**Problem statement**: Report every line of the records that contains the word "vous", copying each such line in full.

**Text extracted from each page**:
────────────────
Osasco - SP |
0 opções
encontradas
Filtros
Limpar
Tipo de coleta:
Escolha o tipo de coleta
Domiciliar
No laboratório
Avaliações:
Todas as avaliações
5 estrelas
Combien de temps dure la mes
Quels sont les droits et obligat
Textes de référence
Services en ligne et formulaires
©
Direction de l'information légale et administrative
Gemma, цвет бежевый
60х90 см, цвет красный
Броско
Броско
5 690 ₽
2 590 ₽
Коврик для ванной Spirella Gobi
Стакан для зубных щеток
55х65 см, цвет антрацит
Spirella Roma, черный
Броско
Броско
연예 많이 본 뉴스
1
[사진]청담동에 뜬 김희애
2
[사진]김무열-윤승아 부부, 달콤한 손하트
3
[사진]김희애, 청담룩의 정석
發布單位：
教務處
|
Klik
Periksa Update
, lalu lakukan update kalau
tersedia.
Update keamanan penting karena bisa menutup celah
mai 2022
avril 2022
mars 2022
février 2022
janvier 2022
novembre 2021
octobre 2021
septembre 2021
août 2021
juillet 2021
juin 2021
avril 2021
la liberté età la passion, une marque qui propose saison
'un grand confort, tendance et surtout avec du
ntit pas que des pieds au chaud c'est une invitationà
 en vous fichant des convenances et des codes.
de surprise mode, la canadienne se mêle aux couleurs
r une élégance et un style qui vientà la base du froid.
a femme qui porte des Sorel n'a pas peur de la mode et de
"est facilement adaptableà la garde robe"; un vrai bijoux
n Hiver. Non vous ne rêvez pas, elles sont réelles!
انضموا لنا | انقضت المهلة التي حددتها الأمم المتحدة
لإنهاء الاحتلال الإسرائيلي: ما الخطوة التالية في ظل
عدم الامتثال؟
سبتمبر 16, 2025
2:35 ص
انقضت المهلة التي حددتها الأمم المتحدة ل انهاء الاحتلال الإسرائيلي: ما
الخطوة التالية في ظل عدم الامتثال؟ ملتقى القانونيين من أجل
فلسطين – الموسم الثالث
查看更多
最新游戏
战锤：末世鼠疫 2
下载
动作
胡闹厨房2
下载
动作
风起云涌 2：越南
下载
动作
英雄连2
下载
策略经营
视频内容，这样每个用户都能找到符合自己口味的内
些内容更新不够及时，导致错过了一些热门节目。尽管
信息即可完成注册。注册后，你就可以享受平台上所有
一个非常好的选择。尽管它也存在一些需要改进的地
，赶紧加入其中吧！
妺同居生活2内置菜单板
────────────────
**Result for this exercise**:
 en vous fichant des convenances et des codes.
n Hiver. Non vous ne rêvez pas, elles sont réelles!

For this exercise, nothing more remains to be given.